Running-crabouillage (running scrawl). Concept élaboré par Michel Lascault en février 2015, alliant art et sport. Il consiste à courir un temps donné (jogging) dans son parc préféré et à dessiner ou peindre sur une palette tenue à la main (crabouiller). Un tutoriel de running-crabouillage est mis en ligne sur Youtube le 17 juin 2015 : il présente une amoureuse relation au dessin et à la peinture. Expérience d’abord existentielle : être au monde tout en restant source d’image, en jouant avec l’absence de contrôle (crabouillage). Lié à une pratique quotidienne, le RC est rapport à la nature, à la peinture. Il est également une pratique relationnelle avec les promeneurs, les sportifs, les enfants, les passants, les gardiens et les jardiniers. Le peintre du dix-neuvième rencontrait dans sa promenade vers le motif les villageois, les paysans. Le peintre du vingt-et-unième siècle urbain déambule et court, mobile. La nature n’est plus son objet, il est immergé dedans: il y nage à contre-courant, comme l’homme dans la ville.

A ce jour (29 février 2016), après un an, 218 oeuvres de format A3 ont été réalisées, en plus des plus petits formats du début. Elles sont numérotées de U1 à U218. Leur minimalisme (« l’hors du tant » [Vincent Baby]) et leur polysémie ouverte (« I feel wellcome in it » [Guy von Sturmer]), sont aussi vecteur d’ambiguïtés, d’apparitions, d’émotions (« un gribouillage bouleversant » [Christophe Huysman], « un coeur blessé » [Stéphanie Smalbeen]).

Relationnel dans son mode de création en plein air et dans l’espace public, le running-crabouillage est aussi à l’origine de pratiques collaboratives et de dérivés qui sont parfois des dépassements.

Certaines œuvres ont été choisies par le compositeur de musique contemporaine Dominique Delahoche-Lefebvre pour les couvertures de ses partitions aux éditions Delatour.

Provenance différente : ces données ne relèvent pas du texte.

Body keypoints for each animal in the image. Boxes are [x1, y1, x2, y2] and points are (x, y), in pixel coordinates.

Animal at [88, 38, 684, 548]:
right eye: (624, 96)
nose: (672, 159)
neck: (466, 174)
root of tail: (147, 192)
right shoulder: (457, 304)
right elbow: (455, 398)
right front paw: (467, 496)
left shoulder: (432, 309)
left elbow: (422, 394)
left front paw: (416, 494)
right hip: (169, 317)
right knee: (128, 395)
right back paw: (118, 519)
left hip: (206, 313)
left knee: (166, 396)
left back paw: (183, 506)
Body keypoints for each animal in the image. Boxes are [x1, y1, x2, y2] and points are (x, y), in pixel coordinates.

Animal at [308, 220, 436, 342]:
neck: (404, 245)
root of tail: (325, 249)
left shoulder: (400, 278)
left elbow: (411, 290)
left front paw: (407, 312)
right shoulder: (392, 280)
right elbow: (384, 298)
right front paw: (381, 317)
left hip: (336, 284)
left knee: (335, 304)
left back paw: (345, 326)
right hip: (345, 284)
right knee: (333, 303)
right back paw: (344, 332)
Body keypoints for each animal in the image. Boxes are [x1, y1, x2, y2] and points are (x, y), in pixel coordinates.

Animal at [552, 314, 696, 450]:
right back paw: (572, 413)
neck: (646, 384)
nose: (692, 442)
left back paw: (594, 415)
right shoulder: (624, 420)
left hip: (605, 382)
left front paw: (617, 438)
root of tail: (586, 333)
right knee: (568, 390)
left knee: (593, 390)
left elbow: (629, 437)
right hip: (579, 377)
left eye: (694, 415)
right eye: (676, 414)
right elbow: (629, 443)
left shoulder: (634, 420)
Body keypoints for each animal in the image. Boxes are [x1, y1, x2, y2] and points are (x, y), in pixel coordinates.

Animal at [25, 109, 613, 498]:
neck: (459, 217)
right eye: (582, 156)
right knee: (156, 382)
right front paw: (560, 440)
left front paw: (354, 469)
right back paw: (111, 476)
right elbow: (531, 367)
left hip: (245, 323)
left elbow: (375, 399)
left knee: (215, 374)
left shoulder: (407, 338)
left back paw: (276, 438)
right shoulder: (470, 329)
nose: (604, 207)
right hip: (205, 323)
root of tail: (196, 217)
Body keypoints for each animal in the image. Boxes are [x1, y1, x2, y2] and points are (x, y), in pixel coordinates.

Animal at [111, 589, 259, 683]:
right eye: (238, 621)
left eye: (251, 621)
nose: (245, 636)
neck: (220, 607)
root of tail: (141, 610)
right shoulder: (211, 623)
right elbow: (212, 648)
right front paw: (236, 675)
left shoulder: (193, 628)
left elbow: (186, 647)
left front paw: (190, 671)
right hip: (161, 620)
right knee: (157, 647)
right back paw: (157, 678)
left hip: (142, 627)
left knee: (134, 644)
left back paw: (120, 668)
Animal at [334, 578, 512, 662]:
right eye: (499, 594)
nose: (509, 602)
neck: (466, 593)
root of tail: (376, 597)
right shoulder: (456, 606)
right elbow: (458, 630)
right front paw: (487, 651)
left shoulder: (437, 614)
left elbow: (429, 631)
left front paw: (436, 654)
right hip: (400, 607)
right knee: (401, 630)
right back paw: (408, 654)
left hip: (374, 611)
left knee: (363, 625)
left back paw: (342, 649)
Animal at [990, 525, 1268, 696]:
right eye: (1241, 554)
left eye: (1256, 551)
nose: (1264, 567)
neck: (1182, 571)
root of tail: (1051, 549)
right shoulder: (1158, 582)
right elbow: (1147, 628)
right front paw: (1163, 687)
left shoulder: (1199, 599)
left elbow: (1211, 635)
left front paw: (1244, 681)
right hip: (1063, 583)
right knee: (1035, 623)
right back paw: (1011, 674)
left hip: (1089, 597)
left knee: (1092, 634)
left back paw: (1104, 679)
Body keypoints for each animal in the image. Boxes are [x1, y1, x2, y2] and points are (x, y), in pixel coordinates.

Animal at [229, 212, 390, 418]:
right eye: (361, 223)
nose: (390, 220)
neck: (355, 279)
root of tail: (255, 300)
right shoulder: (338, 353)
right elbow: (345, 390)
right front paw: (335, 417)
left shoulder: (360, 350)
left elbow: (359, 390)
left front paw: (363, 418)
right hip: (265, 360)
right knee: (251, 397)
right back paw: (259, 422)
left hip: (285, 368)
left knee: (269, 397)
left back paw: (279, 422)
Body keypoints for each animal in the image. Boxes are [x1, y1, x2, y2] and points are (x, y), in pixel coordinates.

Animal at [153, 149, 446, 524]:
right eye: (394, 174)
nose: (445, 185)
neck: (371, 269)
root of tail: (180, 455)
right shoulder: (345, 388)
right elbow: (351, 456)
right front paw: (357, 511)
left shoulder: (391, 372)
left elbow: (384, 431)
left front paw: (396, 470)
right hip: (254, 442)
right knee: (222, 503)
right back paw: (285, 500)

En juin 2015, la démarche a intéressé Nancy Sulmont et ses éditions du Petit Jaunais. Elle a crée une chasuble pour faciliter le dessin mobile et inventé une sorte de dessin ventral qui permet de limiter la surveillance visuelle du dessin. Au cours d’un walking-crabouillage dans les zoos de Paris, Nancy Sulmont et Michel Lascault ont réalisé des lithographies, base d’un livre, Brûler le pavé, avec un texte oulipien de Gilbert Lascault. Un documentaire sur l’écriture de ce texte, Un flamant rose en été, a aussi été réalisé, qui témoigne d’une procédure d’écriture surréaliste, systématique et aléatoire.

Le 20 septembre, une promenade dessinatoire a été organisée, qui a réuni une trentaine de personnes pour du dessin mobile dans le parc de Montsouris.

Les gribouillages du début ont laissé place à des monochromes, puis à des relations colorées formes-fond, et aujourd’hui à des improvisation picturales, à dominance abstraite ou méditative. Mais l’aventure continue.